• Supplied information
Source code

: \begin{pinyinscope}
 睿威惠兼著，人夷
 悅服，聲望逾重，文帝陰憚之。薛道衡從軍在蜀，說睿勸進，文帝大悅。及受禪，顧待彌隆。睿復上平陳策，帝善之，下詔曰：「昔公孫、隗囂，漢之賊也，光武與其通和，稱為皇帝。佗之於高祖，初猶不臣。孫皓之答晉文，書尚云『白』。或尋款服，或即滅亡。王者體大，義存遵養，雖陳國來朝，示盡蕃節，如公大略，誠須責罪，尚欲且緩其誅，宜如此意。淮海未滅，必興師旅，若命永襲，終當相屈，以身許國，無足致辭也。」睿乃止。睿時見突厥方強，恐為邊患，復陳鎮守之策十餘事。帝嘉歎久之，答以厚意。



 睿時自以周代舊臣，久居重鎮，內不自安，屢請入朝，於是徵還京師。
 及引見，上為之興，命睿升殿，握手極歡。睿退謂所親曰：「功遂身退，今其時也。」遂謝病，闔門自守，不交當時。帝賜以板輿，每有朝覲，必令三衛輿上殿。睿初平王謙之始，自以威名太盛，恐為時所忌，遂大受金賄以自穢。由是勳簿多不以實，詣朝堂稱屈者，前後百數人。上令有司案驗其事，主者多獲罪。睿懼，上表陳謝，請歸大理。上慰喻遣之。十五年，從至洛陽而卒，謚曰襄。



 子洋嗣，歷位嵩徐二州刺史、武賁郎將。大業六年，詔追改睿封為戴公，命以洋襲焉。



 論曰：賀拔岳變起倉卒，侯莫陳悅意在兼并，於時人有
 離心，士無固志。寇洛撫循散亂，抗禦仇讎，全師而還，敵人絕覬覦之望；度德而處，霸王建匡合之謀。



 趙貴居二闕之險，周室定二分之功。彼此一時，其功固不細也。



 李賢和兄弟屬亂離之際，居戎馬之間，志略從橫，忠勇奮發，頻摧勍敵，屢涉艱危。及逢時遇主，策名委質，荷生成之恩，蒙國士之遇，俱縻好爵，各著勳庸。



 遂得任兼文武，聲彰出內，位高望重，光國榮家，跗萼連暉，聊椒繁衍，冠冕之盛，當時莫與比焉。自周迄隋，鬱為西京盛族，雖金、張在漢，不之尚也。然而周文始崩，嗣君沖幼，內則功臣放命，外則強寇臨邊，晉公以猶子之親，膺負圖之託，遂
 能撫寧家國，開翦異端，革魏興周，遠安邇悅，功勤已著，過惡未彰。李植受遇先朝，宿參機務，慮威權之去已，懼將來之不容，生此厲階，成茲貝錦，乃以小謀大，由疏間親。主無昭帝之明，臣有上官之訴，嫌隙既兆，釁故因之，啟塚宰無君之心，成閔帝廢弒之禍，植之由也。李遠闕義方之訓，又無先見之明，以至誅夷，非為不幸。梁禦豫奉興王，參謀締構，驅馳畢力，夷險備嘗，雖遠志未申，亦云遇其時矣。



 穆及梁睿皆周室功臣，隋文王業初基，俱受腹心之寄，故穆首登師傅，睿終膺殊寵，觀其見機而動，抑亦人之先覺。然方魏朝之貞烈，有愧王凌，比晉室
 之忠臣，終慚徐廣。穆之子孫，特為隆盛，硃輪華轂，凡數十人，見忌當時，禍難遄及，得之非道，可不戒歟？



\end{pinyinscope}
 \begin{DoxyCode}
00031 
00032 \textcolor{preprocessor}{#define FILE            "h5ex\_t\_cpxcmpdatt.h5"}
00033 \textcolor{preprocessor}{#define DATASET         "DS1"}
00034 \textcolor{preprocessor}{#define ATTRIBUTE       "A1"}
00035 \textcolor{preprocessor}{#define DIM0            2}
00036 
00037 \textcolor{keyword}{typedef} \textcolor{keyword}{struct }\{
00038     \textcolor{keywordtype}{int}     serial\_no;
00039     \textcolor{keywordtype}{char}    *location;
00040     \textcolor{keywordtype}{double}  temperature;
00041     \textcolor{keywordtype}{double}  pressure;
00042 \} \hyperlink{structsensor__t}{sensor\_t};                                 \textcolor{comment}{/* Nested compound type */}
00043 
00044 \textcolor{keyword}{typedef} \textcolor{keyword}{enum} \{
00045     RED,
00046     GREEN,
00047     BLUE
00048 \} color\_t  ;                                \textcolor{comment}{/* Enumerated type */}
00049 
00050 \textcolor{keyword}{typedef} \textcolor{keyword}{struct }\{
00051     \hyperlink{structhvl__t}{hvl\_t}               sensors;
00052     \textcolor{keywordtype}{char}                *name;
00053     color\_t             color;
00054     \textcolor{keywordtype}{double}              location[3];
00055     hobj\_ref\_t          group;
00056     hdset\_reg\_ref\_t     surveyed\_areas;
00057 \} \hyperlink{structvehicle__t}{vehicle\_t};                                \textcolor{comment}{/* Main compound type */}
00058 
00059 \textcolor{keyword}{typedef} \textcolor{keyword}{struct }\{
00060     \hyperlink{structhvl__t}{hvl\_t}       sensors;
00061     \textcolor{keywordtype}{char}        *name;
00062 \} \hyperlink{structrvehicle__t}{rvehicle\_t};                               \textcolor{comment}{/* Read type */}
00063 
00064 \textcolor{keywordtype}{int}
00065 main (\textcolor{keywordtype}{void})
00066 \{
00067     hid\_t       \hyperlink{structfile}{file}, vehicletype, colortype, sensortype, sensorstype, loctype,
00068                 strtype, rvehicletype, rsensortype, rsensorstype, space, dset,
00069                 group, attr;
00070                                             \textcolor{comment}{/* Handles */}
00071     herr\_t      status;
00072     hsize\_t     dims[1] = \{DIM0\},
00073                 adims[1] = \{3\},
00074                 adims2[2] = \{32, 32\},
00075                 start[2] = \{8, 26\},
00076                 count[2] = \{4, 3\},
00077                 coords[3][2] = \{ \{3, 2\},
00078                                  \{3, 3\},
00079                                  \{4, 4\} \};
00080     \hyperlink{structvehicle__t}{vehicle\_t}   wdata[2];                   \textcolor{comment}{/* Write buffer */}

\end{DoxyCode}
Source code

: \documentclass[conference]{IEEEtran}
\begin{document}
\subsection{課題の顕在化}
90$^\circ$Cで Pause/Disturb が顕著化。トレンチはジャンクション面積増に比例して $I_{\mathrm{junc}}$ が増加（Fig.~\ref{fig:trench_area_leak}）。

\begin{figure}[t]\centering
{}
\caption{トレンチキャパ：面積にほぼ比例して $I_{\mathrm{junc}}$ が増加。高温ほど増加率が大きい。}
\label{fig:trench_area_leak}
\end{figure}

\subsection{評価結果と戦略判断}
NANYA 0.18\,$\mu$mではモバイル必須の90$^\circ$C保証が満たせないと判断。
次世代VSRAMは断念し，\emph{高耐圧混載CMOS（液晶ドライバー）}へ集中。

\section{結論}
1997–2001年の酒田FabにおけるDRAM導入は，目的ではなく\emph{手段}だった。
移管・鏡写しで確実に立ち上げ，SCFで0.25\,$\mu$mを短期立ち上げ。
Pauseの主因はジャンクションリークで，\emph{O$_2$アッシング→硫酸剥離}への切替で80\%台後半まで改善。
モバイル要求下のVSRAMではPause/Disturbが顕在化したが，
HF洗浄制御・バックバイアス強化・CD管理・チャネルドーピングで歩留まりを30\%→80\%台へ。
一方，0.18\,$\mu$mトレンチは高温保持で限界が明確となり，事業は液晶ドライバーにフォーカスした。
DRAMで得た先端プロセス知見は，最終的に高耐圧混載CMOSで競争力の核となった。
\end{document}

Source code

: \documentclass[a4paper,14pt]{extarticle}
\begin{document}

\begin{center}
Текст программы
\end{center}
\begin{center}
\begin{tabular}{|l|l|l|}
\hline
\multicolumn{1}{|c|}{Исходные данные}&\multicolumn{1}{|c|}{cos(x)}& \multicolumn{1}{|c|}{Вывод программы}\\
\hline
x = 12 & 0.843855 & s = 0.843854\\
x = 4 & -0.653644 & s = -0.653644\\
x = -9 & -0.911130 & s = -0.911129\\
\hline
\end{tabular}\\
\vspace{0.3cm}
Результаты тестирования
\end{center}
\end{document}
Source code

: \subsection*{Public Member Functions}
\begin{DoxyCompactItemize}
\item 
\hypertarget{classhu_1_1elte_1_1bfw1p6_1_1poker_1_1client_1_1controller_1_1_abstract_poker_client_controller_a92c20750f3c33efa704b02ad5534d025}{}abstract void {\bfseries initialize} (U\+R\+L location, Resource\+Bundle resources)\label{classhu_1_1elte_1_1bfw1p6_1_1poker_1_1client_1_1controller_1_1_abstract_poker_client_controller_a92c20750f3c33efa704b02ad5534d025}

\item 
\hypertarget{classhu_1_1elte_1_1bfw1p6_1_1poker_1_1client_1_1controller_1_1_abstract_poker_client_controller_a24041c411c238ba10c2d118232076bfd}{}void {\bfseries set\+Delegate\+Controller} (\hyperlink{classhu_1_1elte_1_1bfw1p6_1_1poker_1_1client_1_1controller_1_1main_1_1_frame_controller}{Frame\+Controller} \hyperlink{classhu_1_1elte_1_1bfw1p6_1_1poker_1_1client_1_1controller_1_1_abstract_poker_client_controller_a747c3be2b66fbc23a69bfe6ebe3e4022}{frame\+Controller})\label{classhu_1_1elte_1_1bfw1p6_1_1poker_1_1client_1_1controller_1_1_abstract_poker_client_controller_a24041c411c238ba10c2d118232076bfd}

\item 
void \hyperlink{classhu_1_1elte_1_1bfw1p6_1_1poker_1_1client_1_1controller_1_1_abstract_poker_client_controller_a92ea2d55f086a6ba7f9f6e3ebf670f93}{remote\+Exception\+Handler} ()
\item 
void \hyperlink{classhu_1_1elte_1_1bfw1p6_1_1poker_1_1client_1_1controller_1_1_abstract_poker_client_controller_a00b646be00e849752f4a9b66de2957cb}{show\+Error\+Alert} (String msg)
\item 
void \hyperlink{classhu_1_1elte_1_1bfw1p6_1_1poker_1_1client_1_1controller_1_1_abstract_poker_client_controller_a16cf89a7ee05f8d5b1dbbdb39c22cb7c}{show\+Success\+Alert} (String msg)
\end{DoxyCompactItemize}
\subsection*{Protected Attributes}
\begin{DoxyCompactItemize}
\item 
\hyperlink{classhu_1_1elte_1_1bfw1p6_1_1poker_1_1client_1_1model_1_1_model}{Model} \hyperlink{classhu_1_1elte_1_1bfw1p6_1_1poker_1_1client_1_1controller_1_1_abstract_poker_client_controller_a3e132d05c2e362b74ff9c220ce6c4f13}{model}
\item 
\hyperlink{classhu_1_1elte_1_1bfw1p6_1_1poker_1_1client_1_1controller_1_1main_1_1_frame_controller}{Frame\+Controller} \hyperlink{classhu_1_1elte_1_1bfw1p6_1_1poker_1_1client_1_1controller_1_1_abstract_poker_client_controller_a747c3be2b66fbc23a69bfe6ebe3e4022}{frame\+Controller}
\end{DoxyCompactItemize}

• What to produce
Search the material above for "typedef". Pull out each line where it shows up.

• Exercise result
00037 \textcolor{keyword}{typedef} \textcolor{keyword}{struct }\{
00044 \textcolor{keyword}{typedef} \textcolor{keyword}{enum} \{
00050 \textcolor{keyword}{typedef} \textcolor{keyword}{struct }\{
00059 \textcolor{keyword}{typedef} \textcolor{keyword}{struct }\{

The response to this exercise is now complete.